# What am I doing wrong in this integration (over the angle between any two three-dimensional vectors)?

I am trying to do a six dimensional integration involving functions of two vectors $\vec{p}$ and $\vec{p}'$ in spherical coordinates. So $\vec{p}$ is reprsented by $\{p,\theta,\phi\}$, and $\vec{p}'$ is represented by $\{p',\theta',\phi'\}$. The $\theta$'s range from 0 to $\pi$, and the $\phi$'s range from 0 to $2\pi$. The angle between the two vectors is given by $\cos\gamma = \cos\theta\cos\theta' + \sin\theta\sin\theta'\cos(\phi-\phi')$. I cannot take any of these to vectors to be the $z$-axis, since the $z$-axis is fixed by a third vector.

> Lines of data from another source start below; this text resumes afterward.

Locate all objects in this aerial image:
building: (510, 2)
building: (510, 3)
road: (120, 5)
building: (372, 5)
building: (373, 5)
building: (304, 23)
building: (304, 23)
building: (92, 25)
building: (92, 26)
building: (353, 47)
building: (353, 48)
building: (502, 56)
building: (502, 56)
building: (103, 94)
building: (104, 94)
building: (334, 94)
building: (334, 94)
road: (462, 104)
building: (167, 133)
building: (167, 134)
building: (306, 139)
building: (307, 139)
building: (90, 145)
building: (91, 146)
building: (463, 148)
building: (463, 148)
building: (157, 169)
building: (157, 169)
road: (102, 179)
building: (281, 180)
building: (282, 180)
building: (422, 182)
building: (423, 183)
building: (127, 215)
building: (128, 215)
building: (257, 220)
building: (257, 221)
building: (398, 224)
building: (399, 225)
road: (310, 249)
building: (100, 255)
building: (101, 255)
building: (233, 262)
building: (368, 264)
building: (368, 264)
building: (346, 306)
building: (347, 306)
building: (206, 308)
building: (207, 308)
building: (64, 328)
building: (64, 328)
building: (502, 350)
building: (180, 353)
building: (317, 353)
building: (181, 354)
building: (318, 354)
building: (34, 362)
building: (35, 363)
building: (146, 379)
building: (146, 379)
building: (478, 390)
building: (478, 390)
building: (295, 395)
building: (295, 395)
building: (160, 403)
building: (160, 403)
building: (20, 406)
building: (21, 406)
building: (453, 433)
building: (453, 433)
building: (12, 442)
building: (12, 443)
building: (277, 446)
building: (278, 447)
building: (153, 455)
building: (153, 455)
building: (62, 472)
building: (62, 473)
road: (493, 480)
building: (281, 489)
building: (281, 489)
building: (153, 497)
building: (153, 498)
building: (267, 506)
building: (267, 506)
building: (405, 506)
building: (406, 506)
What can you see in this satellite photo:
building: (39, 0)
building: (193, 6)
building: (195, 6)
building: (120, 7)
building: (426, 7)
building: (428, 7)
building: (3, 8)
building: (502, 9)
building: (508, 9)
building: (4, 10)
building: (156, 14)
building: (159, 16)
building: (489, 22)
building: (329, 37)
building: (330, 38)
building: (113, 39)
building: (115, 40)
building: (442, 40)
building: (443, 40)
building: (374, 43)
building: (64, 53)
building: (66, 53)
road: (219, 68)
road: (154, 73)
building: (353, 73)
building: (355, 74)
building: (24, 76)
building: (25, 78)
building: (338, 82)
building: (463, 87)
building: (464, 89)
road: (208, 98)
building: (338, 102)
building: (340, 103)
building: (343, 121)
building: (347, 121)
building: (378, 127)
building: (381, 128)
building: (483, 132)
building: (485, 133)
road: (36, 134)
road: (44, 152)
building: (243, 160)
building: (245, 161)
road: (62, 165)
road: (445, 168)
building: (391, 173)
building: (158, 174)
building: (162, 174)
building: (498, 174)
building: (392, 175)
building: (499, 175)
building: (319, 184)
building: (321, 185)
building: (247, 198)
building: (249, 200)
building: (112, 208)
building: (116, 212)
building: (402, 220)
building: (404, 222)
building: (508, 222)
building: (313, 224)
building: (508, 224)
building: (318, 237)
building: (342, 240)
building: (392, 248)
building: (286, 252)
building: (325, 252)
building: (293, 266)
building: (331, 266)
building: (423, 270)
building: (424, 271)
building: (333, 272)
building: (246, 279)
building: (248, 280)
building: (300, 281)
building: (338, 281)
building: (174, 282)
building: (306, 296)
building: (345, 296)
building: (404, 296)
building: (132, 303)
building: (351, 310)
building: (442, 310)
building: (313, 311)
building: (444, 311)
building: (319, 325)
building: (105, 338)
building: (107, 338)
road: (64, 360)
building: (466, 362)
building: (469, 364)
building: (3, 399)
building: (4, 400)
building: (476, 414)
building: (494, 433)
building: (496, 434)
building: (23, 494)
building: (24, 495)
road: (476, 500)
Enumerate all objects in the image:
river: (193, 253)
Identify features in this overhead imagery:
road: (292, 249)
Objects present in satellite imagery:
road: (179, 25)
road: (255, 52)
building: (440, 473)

Suppose the function that I have to integrate is $$\frac{\cos(\phi-\phi')}{[p^2 + p'^2 + 2pp'\cos\gamma + M^2]^2}$$ where $M$ is a real constant. Then the integrals over $\phi$ and $\phi'$ would be of the form $$\int_0^{2\pi} d\phi' \int_0^{2\pi} d\phi \frac{\cos(\phi-\phi')}{[a + b\cos(\phi - \phi')]^2}$$ where I have used $a$ and $b$ to represent the terms that are independent of $\phi$ and $\phi'$. If I now do the following substitution $$\sin(\phi - \phi') = u$$ then the integration becomes $$\int_0^{2\pi} d\phi' \int_{-\sin\phi'}^{-\sin\phi'} du\frac{1}{[a+b\sqrt{1-u^2}]^2}$$ which is just zero.

There are a bunch of other functions which involve $\cos(\phi-\phi')$ that I am trying to integrate. I was expecting most of these to be nonzero. But from what I see it appears to me that if it involves $\cos(\phi-\phi')$ then for the given range of $\phi$ the integral will always be zero.

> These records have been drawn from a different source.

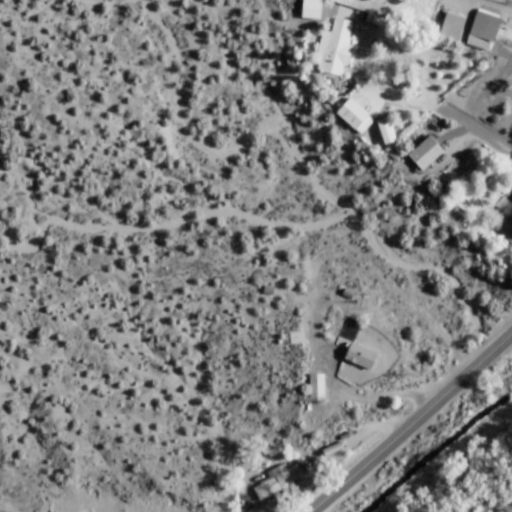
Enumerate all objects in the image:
building: (451, 28)
building: (482, 32)
building: (334, 48)
building: (354, 118)
building: (426, 155)
building: (507, 216)
building: (354, 346)
building: (314, 388)
road: (411, 424)
building: (277, 484)
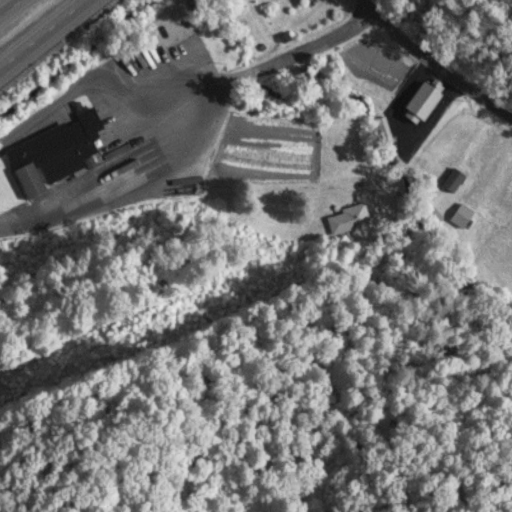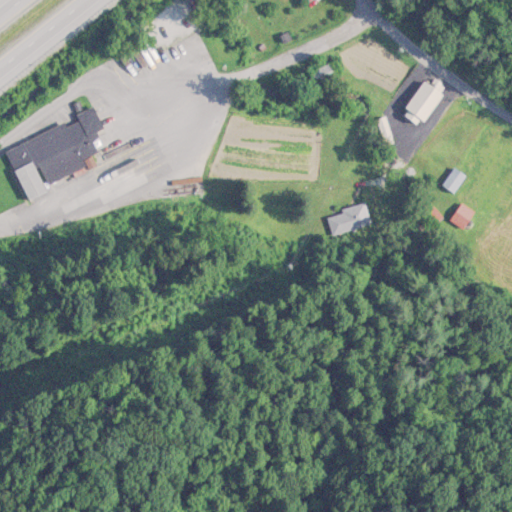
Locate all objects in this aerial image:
building: (302, 1)
road: (8, 6)
road: (45, 35)
road: (418, 64)
building: (327, 74)
building: (54, 154)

Am I doing something wrong here?

note that $\cos \theta = -\sqrt{1-\sin^2\theta}$ when $\theta \in (\frac \pi 2, \frac {3\pi} 2)$
In General $$I= \int_0^{2\pi}\cos\theta f(\cos \theta)d\theta \\= \int_0^{\frac \pi 2}\cos\theta f(\cos \theta)d\theta +\int_{\frac \pi 2}^{\frac {3\pi }2}\cos\theta f(\cos \theta)d\theta + \int_{\frac {3\pi }2}^{2\pi}\cos\theta f(\cos \theta)d\theta$$ now we can make the sine substitution in all three integrals, being careful to use $\cos\theta = -\sqrt{1-u^2}$ in the second integral $$I=\int _0^1f(\sqrt{1-u^2})du+\int _{1}^{-1}f(-\sqrt{1-u^2})du +\int _{-1}^0f(\sqrt{1-u^2})du \\=\int_{-1}^1\Bigg[ f(\sqrt{1-u^2})-f(-\sqrt{1-u^2}) \Bigg]du$$